* **What you should do**:
When you reach the line containing "23: (169, 134, 8.45)" in the records below, start copying exactly, and stop once you have copied the line containing "48: (386, 167, 5.31)".

* **Records shown**:
◆ ◆ ◆ ◆

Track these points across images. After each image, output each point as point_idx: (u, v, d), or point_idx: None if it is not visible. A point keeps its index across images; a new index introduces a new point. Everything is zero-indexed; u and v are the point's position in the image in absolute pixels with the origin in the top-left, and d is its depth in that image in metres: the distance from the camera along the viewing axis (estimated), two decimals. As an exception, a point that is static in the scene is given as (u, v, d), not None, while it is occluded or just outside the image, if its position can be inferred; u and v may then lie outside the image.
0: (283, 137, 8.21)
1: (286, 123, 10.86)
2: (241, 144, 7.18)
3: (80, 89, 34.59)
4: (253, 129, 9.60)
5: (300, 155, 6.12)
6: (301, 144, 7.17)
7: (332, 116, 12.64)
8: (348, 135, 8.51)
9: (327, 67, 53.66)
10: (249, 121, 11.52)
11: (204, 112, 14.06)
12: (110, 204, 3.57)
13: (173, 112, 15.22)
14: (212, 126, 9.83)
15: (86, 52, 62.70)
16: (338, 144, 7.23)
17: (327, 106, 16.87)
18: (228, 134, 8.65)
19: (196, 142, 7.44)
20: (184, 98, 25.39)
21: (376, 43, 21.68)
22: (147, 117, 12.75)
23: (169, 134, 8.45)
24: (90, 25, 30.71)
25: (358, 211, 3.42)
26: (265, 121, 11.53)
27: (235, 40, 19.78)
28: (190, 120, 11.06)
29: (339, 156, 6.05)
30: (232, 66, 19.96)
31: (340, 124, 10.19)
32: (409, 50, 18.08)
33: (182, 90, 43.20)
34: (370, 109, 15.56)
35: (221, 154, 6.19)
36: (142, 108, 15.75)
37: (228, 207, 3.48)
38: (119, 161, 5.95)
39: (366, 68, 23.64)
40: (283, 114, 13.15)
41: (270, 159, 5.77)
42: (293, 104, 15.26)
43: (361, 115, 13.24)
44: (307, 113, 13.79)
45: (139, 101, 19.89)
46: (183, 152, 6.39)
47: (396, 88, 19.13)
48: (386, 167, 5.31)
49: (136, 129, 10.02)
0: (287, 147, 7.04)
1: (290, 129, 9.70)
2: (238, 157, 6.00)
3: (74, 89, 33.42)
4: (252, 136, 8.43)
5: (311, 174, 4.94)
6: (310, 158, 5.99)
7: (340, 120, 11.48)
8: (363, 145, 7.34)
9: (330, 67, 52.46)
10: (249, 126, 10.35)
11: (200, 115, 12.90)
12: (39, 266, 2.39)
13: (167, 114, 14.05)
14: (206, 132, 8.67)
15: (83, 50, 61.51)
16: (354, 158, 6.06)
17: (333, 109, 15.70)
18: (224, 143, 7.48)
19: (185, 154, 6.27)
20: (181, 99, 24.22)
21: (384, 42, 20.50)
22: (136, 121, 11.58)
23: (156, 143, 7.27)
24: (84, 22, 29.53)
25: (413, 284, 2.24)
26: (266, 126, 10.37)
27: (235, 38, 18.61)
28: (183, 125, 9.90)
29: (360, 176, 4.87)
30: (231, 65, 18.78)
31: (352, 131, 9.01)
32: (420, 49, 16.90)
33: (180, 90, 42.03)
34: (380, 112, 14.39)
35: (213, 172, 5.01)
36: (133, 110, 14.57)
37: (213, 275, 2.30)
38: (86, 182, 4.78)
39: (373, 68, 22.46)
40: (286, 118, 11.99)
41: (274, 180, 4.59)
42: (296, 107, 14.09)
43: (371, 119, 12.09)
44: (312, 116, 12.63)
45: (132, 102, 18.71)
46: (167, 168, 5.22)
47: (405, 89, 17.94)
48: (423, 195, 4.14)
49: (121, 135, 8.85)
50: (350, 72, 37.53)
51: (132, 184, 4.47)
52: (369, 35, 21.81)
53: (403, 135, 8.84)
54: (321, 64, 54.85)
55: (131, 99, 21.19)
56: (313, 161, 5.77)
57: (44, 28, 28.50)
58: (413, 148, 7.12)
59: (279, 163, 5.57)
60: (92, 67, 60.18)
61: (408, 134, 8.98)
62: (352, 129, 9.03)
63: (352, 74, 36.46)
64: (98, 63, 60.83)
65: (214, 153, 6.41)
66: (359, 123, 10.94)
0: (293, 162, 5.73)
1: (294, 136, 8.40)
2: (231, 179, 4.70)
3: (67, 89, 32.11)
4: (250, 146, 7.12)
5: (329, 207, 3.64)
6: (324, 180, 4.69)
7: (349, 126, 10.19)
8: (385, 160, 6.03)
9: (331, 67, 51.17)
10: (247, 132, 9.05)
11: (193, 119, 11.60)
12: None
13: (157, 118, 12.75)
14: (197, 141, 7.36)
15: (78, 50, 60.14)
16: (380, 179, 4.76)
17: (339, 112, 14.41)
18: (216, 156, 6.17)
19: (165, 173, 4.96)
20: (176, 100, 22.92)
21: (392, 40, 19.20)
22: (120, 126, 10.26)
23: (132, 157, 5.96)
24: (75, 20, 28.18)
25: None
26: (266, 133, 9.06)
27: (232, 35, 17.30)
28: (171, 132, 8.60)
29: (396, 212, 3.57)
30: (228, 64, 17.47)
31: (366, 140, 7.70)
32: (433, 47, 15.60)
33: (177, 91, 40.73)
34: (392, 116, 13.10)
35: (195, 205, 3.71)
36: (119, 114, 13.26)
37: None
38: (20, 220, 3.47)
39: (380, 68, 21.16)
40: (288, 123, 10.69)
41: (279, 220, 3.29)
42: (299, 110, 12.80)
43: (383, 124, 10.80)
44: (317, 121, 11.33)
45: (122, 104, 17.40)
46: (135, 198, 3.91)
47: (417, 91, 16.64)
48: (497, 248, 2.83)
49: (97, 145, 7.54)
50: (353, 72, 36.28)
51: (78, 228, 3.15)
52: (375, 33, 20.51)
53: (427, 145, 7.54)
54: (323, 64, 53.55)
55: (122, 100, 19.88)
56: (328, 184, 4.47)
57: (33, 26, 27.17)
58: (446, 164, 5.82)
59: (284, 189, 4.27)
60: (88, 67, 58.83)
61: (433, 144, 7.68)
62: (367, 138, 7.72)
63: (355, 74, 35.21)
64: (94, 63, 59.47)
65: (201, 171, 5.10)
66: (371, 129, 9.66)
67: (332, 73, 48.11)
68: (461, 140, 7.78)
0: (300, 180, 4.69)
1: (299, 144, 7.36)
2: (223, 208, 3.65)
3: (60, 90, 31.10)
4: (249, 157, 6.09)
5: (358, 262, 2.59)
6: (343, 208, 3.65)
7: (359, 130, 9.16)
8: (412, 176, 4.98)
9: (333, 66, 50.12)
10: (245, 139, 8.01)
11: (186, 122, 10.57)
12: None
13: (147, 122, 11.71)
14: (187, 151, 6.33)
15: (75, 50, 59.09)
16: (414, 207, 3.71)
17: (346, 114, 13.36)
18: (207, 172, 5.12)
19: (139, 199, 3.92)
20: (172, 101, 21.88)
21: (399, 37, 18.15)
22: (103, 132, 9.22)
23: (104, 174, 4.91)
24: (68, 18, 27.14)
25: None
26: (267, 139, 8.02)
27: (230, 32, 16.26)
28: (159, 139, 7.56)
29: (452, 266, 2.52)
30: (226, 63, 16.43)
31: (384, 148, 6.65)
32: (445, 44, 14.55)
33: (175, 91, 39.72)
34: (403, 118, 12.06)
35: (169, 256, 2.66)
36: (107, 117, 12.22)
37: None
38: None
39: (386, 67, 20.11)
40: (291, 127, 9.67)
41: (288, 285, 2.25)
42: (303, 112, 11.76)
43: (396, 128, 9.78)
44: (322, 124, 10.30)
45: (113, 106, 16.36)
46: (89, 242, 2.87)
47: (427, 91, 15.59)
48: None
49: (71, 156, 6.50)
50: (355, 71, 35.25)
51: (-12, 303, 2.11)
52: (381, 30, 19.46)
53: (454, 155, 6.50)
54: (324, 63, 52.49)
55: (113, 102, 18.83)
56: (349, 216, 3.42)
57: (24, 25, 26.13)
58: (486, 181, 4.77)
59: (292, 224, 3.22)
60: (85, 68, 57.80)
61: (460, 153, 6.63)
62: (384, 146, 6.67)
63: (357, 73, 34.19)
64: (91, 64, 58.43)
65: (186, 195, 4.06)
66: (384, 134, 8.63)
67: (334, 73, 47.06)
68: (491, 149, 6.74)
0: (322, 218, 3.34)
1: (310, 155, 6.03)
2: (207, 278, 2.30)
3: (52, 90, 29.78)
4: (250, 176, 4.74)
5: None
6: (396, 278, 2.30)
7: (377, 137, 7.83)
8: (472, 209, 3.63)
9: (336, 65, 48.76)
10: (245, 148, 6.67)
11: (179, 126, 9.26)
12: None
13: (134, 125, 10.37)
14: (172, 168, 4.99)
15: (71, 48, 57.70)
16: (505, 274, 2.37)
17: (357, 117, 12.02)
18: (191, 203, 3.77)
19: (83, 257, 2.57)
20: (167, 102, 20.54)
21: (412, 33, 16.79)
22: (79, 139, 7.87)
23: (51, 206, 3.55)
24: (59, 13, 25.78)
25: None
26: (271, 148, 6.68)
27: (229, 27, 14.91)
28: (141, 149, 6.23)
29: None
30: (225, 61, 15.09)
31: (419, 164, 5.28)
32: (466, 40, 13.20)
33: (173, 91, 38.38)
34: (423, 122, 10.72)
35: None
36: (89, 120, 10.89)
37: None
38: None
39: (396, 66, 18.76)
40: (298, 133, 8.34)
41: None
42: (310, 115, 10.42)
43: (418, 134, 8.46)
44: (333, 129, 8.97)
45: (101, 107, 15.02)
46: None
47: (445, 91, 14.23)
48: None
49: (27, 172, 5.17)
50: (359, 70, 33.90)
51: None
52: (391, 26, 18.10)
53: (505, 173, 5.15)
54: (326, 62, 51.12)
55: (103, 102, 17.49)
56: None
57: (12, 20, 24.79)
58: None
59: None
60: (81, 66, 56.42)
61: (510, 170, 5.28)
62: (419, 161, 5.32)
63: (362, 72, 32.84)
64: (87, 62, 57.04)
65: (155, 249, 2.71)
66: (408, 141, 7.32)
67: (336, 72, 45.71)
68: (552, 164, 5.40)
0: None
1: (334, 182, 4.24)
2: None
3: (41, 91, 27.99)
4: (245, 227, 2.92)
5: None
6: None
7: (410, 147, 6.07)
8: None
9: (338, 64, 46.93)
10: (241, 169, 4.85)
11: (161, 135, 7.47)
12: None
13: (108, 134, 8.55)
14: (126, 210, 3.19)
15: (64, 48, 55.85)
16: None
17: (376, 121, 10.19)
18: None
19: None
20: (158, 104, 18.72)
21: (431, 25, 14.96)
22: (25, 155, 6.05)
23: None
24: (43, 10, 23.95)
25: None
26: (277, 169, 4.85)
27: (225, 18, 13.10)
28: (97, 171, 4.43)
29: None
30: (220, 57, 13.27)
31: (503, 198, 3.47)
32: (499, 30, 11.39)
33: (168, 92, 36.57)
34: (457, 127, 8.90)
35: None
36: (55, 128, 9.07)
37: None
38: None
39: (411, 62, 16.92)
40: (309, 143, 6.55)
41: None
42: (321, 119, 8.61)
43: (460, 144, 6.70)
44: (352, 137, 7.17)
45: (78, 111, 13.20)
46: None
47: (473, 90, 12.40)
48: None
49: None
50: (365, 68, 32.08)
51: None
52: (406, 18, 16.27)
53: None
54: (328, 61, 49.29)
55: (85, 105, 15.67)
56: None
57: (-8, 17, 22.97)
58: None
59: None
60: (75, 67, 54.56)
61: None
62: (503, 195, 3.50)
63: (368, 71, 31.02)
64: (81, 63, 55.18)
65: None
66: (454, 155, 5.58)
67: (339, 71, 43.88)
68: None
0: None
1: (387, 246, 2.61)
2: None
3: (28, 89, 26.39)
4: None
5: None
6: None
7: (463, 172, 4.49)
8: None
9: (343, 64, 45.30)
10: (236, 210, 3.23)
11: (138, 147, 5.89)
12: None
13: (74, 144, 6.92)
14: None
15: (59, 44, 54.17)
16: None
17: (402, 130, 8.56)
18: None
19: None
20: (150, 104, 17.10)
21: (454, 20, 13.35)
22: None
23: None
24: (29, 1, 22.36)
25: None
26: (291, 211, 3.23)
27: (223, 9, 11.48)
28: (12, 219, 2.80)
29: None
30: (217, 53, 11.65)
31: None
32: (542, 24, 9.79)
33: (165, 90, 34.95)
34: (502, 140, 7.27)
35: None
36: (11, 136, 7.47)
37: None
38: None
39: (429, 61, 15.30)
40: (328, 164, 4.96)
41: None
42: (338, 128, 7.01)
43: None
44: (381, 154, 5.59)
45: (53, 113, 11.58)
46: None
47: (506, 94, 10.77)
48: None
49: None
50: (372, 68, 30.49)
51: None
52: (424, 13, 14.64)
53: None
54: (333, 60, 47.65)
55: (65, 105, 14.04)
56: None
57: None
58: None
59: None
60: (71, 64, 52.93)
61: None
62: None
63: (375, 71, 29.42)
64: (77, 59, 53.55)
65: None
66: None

◆ ◆ ◆ ◆

* **Answer for the task**:
23: (169, 134, 8.45)
24: (90, 25, 30.71)
25: (358, 211, 3.42)
26: (265, 121, 11.53)
27: (235, 40, 19.78)
28: (190, 120, 11.06)
29: (339, 156, 6.05)
30: (232, 66, 19.96)
31: (340, 124, 10.19)
32: (409, 50, 18.08)
33: (182, 90, 43.20)
34: (370, 109, 15.56)
35: (221, 154, 6.19)
36: (142, 108, 15.75)
37: (228, 207, 3.48)
38: (119, 161, 5.95)
39: (366, 68, 23.64)
40: (283, 114, 13.15)
41: (270, 159, 5.77)
42: (293, 104, 15.26)
43: (361, 115, 13.24)
44: (307, 113, 13.79)
45: (139, 101, 19.89)
46: (183, 152, 6.39)
47: (396, 88, 19.13)
48: (386, 167, 5.31)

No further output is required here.